Brandon Ford, New England (18)

See comments to Zach Sudfeld, above.

Matt Furstenburg, Baltimore (19)

Although the Ravens have Dennis Pitta and Ed Dickson as their top two TEs, they haven’t re-signed Billy Bajema, so Furstenburg has a real shot at the No.3 TE spot

Jack Doyle, Tennessee (22)

With the loss of Jared Cook offset by the acquisition of Delanie Walker, the Titans have three experienced TEs on the roster (Walker, Craig Stevens and Taylor Thompson). However, all of those players are better as blockers than as receivers, so Doyle does have a chance to carve out a niche for himself.

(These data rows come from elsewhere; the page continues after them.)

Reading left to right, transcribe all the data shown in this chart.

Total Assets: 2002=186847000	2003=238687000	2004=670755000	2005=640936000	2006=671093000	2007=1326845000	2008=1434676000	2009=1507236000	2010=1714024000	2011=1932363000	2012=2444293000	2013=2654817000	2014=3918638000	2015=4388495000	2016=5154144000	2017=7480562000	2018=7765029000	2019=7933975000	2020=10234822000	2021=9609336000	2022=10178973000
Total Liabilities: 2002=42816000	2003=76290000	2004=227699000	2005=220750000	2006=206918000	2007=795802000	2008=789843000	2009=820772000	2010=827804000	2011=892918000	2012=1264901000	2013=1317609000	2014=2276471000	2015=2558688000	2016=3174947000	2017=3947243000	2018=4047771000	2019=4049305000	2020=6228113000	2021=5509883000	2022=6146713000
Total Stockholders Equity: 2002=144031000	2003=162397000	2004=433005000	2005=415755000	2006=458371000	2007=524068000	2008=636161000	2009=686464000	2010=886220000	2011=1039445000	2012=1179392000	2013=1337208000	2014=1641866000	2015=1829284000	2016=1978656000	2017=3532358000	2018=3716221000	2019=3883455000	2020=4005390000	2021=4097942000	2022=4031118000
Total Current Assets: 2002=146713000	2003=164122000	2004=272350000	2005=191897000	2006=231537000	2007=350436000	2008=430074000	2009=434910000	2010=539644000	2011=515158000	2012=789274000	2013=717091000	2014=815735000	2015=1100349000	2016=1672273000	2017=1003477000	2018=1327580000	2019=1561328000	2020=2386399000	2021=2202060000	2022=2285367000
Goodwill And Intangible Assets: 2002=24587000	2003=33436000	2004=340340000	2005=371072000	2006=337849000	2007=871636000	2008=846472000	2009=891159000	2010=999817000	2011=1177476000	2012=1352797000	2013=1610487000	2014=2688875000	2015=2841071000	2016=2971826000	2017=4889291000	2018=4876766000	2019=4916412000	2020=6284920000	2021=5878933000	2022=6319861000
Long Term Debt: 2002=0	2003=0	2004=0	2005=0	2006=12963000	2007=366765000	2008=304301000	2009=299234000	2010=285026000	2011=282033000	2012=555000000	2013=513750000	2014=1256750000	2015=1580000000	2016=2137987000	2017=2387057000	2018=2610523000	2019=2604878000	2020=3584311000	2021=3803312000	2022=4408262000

T.J.Knowles, Kansas City (23)

With the acquisition of Anthony Fasano through free agency and Travis Kelce via the draft, the Chiefs have significantly upgraded at TE. Last year’s starter Tony Moeaki is now the third-string, so it will be tough for Knowles to make an impression facing such strong competition at his position.

Lucas Reed, Denver (24)

Although the Broncos have Joel Dreessen and Jacob Tamme at TE, there isn’t a whole lot of depth behind them, so Lucas Reed will get a shot to make the roster.

Philip Lutzenkirchen, St Louis (26)

In free agency the Rams brought in Jared Cook to complement last year’s starter Lance Kendricks. However, there isn’t much on the roster behind those two players, so Lutzenkirchen is another player who has found himself a good opportunity to make the final 53-man roster.

Chris Pantale, NY Jets (27)

Having lost Dustin Keller in free agency, the Jets’ TE cupboard comprises Jeff Cumberland and Konrad Reuland. It is surprising that the Jets didn’t draft a TE, but that does at least open the door slightly for Pantale.